Top of Given data
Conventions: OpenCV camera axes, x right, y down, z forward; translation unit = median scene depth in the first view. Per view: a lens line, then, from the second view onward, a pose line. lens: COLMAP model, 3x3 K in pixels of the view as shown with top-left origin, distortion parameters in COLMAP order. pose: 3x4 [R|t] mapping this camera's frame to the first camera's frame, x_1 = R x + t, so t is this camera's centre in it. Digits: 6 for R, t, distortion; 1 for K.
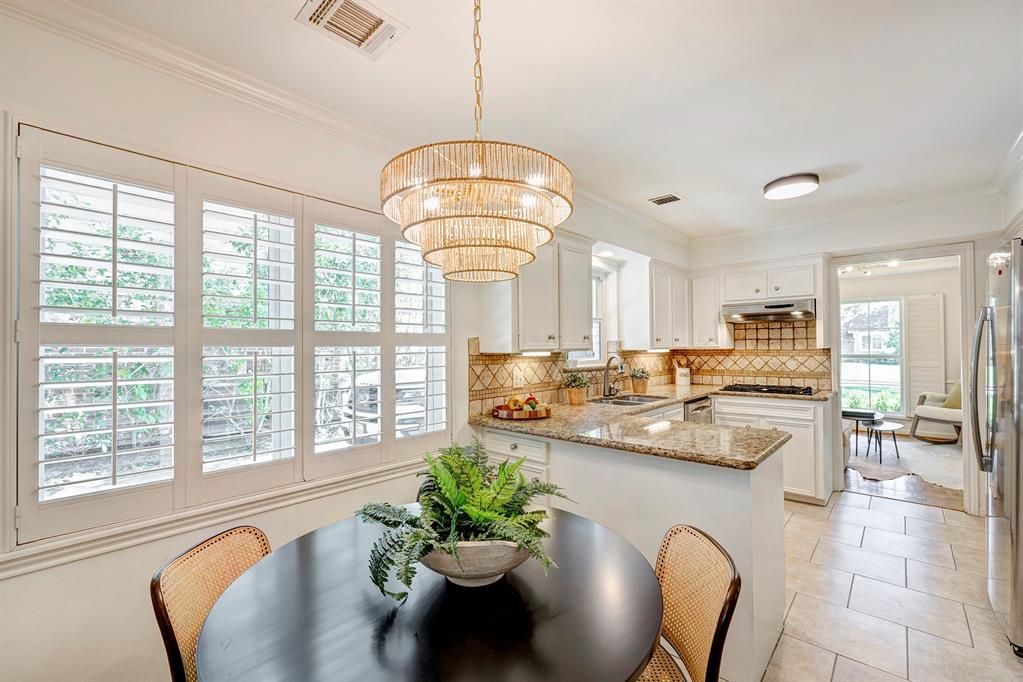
lens RADIAL K [[461.9, 0, 516.9], [0, 461.9, 342.6], [0, 0, 1]] dist [-0.001128, 0.000258]
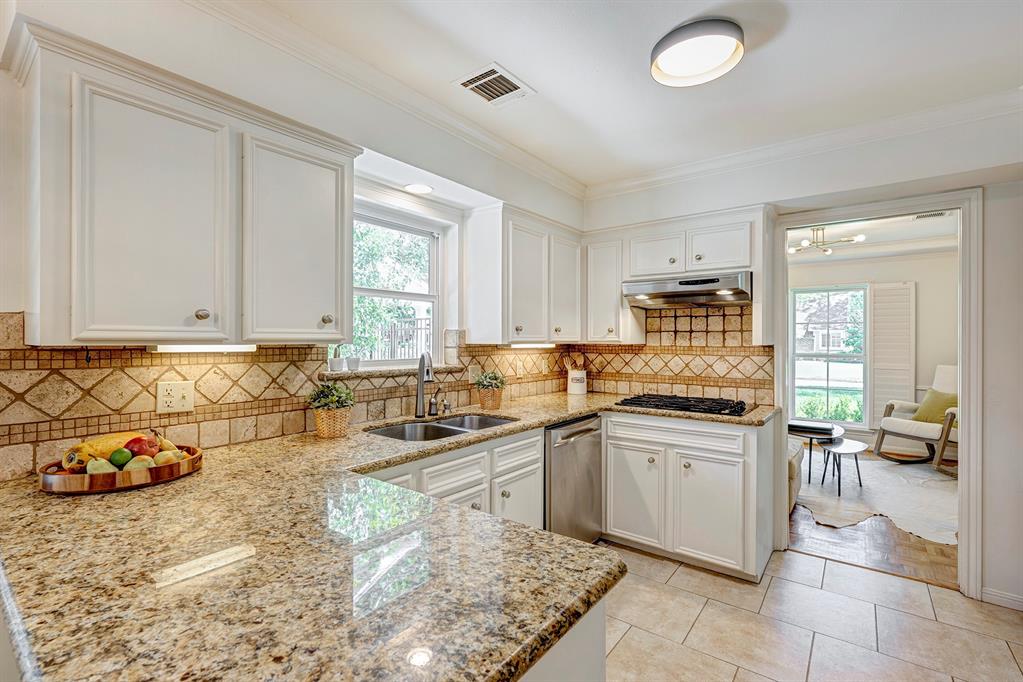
lens RADIAL K [[458.7, 0, 511.5], [0, 458.7, 341.0], [0, 0, 1]] dist [-0.000360, -0.000340]
pose [[0.998806, 0.013122, 0.047057, 0.245876], [-0.013572, 0.999865, 0.009265, 0.004613], [-0.046929, -0.009892, 0.998849, 0.320111]]
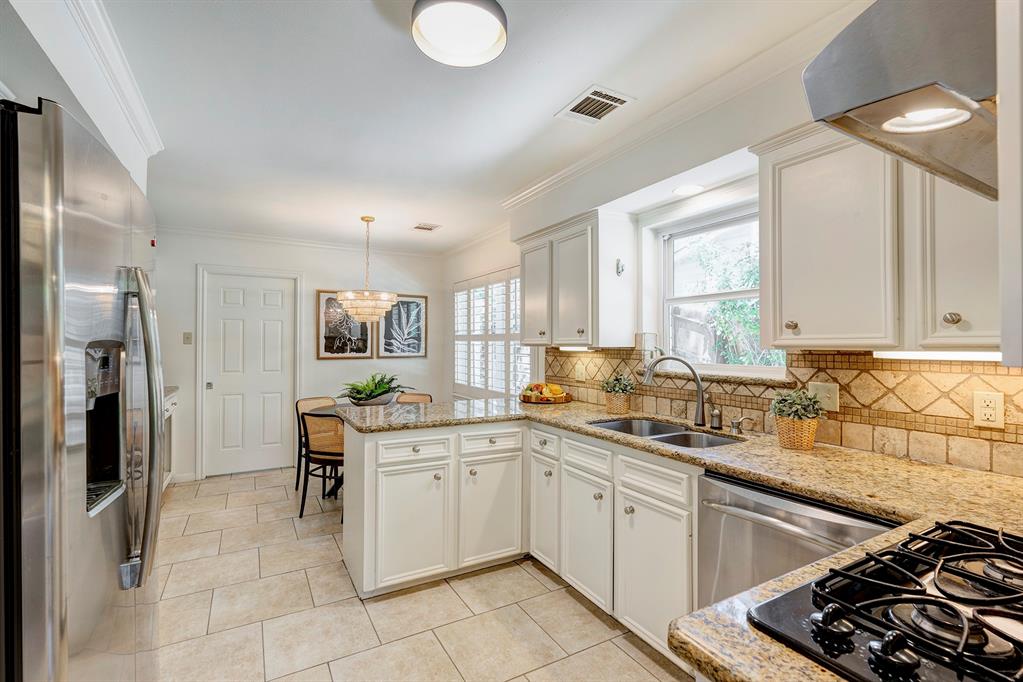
lens RADIAL K [[458.7, 0, 511.5], [0, 458.7, 341.0], [0, 0, 1]] dist [-0.000360, -0.000340]
pose [[-0.347265, -0.000469, -0.937767, 0.707815], [0.008135, 0.999961, -0.003512, 0.006754], [0.937732, -0.008849, -0.347247, 0.835773]]
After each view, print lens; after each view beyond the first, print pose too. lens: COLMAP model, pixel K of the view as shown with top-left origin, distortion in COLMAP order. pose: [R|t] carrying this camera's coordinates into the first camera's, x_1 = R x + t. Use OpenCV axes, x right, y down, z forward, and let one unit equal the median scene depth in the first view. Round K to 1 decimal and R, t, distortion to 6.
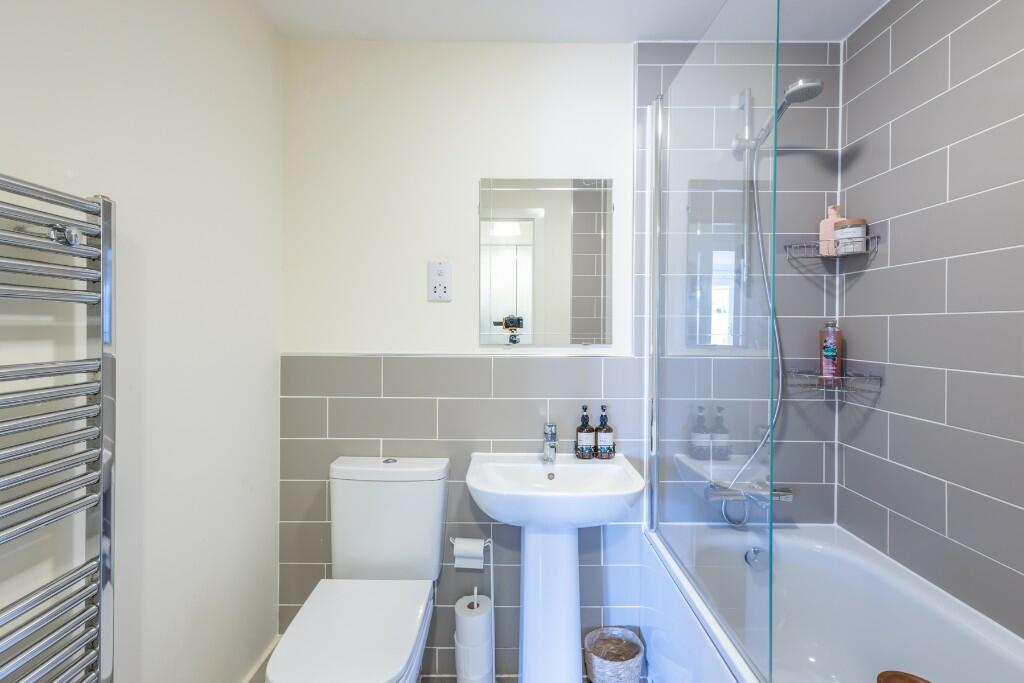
lens RADIAL K [[481.6, 0, 511.6], [0, 481.6, 332.6], [0, 0, 1]] dist [0.012492, -0.000133]
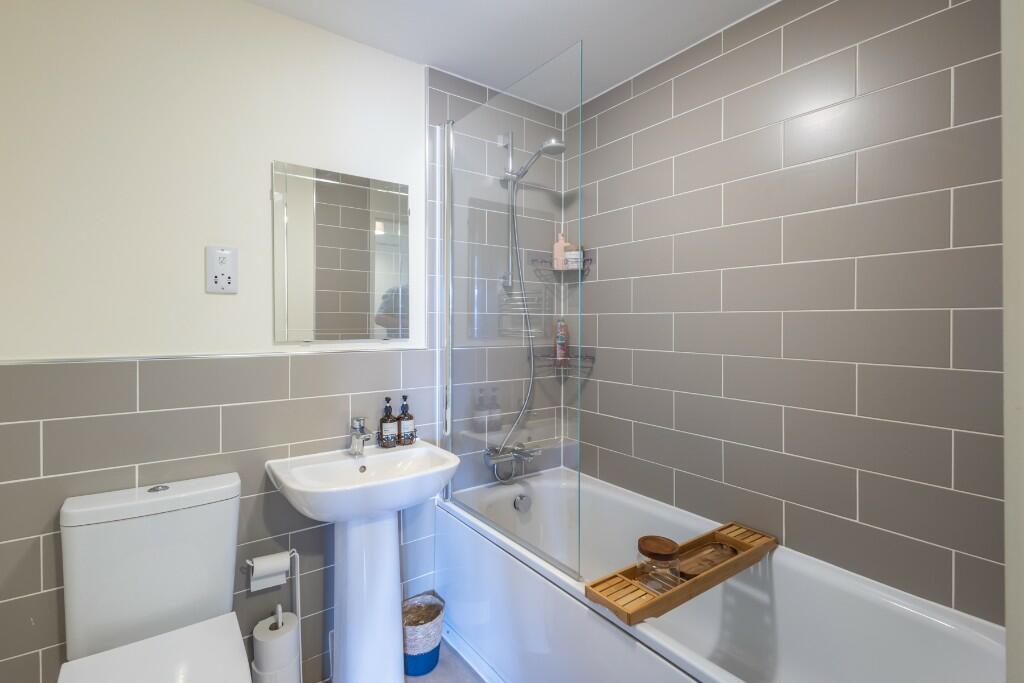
lens RADIAL K [[477.8, 0, 510.3], [0, 477.8, 330.2], [0, 0, 1]] dist [0.011177, -0.000409]
pose [[0.806235, -0.012035, 0.591473, -0.249646], [0.009218, 0.999927, 0.007781, -0.000637], [-0.591524, -0.000821, 0.806287, 0.000145]]
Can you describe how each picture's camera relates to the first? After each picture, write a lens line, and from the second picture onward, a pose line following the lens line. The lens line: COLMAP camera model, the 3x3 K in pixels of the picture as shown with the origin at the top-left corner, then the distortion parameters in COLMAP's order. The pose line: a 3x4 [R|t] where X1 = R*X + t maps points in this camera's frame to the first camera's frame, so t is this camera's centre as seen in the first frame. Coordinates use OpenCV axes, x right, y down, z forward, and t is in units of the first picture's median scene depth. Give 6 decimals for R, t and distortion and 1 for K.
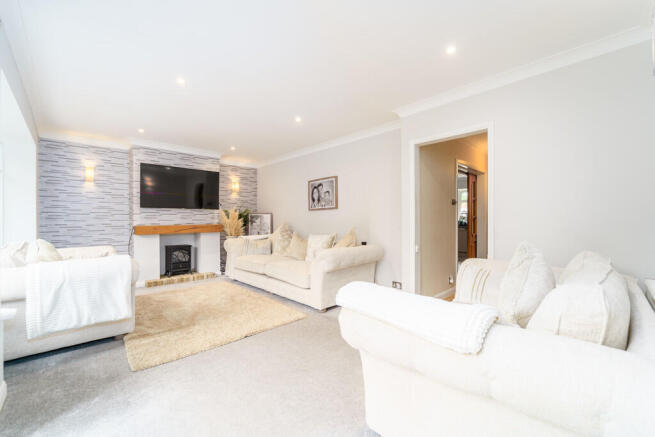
lens RADIAL K [[270.7, 0, 327.5], [0, 270.7, 218.5], [0, 0, 1]] dist [0.001039, 0.000068]
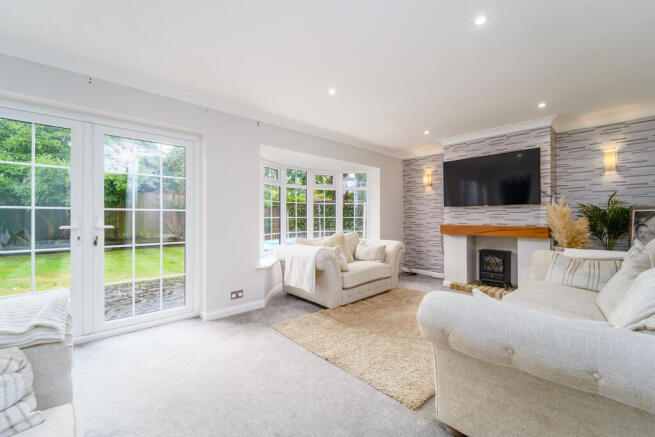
lens RADIAL K [[270.7, 0, 327.5], [0, 270.7, 218.5], [0, 0, 1]] dist [0.001039, 0.000068]
pose [[0.001456, 0.006444, -0.999978, 0.290062], [0.001832, 0.999978, 0.006447, -0.004256], [0.999997, -0.001842, 0.001444, 0.537372]]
Bottom of Given data
_Assignment_: Render every line of the records above as a numbered list, omitting blank lines. Leave the pictures out of your answer.

_Result of the task_:
1. Conventions: OpenCV camera axes, x right, y down, z forward; translation unit = median scene depth in the first view. Per view: a lens line, then, from the second view onward, a pose line. lens: COLMAP model, 3x3 K in pixels of the view as shown with top-left origin, distortion parameters in COLMAP order. pose: 3x4 [R|t] mapping this camera's frame to the first camera's frame, x_1 = R x + t, so t is this camera's centre in it. Digits: 6 for R, t, distortion; 1 for K.
2. lens RADIAL K [[461.9, 0, 516.9], [0, 461.9, 342.6], [0, 0, 1]] dist [-0.001128, 0.000258]
3. lens RADIAL K [[458.7, 0, 511.5], [0, 458.7, 341.0], [0, 0, 1]] dist [-0.000360, -0.000340]
4. pose [[0.998806, 0.013122, 0.047057, 0.245876], [-0.013572, 0.999865, 0.009265, 0.004613], [-0.046929, -0.009892, 0.998849, 0.320111]]
5. lens RADIAL K [[458.7, 0, 511.5], [0, 458.7, 341.0], [0, 0, 1]] dist [-0.000360, -0.000340]
6. pose [[-0.347265, -0.000469, -0.937767, 0.707815], [0.008135, 0.999961, -0.003512, 0.006754], [0.937732, -0.008849, -0.347247, 0.835773]]
7. After each view, print lens; after each view beyond the first, print pose too. lens: COLMAP model, pixel K of the view as shown with top-left origin, distortion in COLMAP order. pose: [R|t] carrying this camera's coordinates into the first camera's, x_1 = R x + t. Use OpenCV axes, x right, y down, z forward, and let one unit equal the median scene depth in the first view. Round K to 1 decimal and R, t, distortion to 6.
8. lens RADIAL K [[481.6, 0, 511.6], [0, 481.6, 332.6], [0, 0, 1]] dist [0.012492, -0.000133]
9. lens RADIAL K [[477.8, 0, 510.3], [0, 477.8, 330.2], [0, 0, 1]] dist [0.011177, -0.000409]
10. pose [[0.806235, -0.012035, 0.591473, -0.249646], [0.009218, 0.999927, 0.007781, -0.000637], [-0.591524, -0.000821, 0.806287, 0.000145]]
11. Can you describe how each picture's camera relates to the first? After each picture, write a lens line, and from the second picture onward, a pose line following the lens line. The lens line: COLMAP camera model, the 3x3 K in pixels of the picture as shown with the origin at the top-left corner, then the distortion parameters in COLMAP's order. The pose line: a 3x4 [R|t] where X1 = R*X + t maps points in this camera's frame to the first camera's frame, so t is this camera's centre as seen in the first frame. Coordinates use OpenCV axes, x right, y down, z forward, and t is in units of the first picture's median scene depth. Give 6 decimals for R, t and distortion and 1 for K.
12. lens RADIAL K [[270.7, 0, 327.5], [0, 270.7, 218.5], [0, 0, 1]] dist [0.001039, 0.000068]
13. lens RADIAL K [[270.7, 0, 327.5], [0, 270.7, 218.5], [0, 0, 1]] dist [0.001039, 0.000068]
14. pose [[0.001456, 0.006444, -0.999978, 0.290062], [0.001832, 0.999978, 0.006447, -0.004256], [0.999997, -0.001842, 0.001444, 0.537372]]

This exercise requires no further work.